This is a medium intensity post (you should not get a migraine, but I make no promises)
Use the provider for SQL Server and configure your SQL Server connection manager. SSIS will automatically create a table called sysdtslog90 if it does not exist. Be sure to check both boxes as illustrated here:
Next is the Details tab. These settings are package level settings and will propagate to all objects in the package. So, when you see the OnError event checked, this will automatically be checked for any object you go to configure the logging for.
Ok, create a Dataflow task and pipe some data from one place to another. For purposes of this example, I am going to use a OleDB source, a Lookup, and a OleDB Destination. This next sentence is VERY IMPORTANT, so LISTEN UP. You need to name each of the Dataflow (and everything, really) steps something MEANINGFUL. "OleDB Source" is NOT MEANINGFUL. If you clods aren't already doing this in your packages, than you fail SSIS 101. Go to jail, go directly to jail, do NOT pass Go, do NOT collect $200.
Next, go back to the Control Flow surface and go back into logging. You will now see that the Package is not the only container. You will see that the DataFlow container is grayed out. This is because it is inheriting the settings from the parent. If you want (and we do) to configure this container ourselves, you have to check the box (click it twice - there I go again! slap my hand) and enable the SQL Server logger. Then go to the Details tab. All the setting from the patent have to be re-set because we choose to configure it ourselves. Check the same 2 we had last time and also OnPipelineRowSent. This event lets us know how many rows were sent to the particular component in the DataFlow (this is a DataFlow specific event). There are a lot of events you can look at and it's up to you to determine what you want. For this demo (because it is more about logging for Performance tuning) these are the only ones needed:
Now, pull up your Management Studio and run a Select on the table (Select * From sysdtslog90). You will see a goldmine of information. Times and row counts = much win. Play around with the data a little and them come back to this post. Go, do it. Go on!!

★ ★ ★ ★ ★

QUESTIONS:
A) According to the SSIS logging post, what table does SSIS create automatically when it does not already exist?
B) Write the next part of the SSIS logging post, picking up after its final sentence.

Dataset entries

★ ★ ★ ★ ★

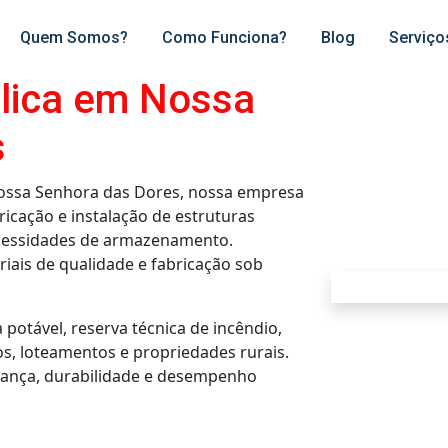
Quem Somos?
Como Funciona?
Blog
Serviço
lica em Nossa
s
Nossa Senhora das Dores, nossa empresa
icação e instalação de estruturas
ecessidades de armazenamento.
iais de qualidade e fabricação sob
potável, reserva técnica de incêndio,
os, loteamentos e propriedades rurais.
rança, durabilidade e desempenho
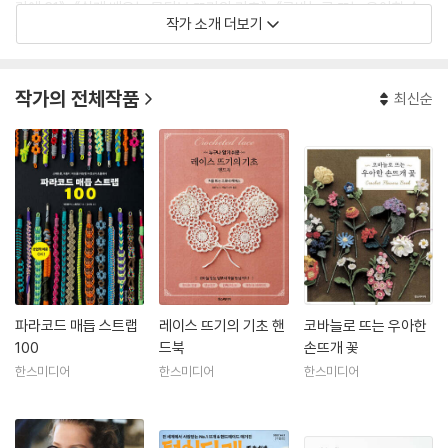
리에 31》, 《쉽게 배우는 모티브 뜨기의 기초》, 《코바늘로 뜨는 우아한 손
작가 소개 더보기
뜨개 꽃》 등이 있다.
작가의 전체작품
최신순
파라코드 매듭 스트랩
레이스 뜨기의 기초 핸
코바늘로 뜨는 우아한
100
드북
손뜨개 꽃
한스미디어
한스미디어
한스미디어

★ ★ ★ ★ ★

ANSWER SET:
A) sysdtslog90

B)
Ok, a couple of things to note. Executionid is an ID that covers the complete execution of the package. The message field contains the count of records sent to the component. To get the rowcount out of the field, use:
CAST(RIGHT([MESSAGE], LEN([MESSAGE]) - CHARINDEX('INPUT : ', [MESSAGE]) - 7) AS INT)
This Stored Procedure offers a complete look at the progress of a package execution. It can be used to check performance over many executions to evaluate slow downs etc.
CREATE PROCEDURE [DBO].[CHECKPROGRESS]
(
@EXECUTIONID AS UNIQUEIDENTIFIER,
@MESSAGE AS VARCHAR(100),
@GOAL AS INT,
@PROCESS VARCHAR(50)
)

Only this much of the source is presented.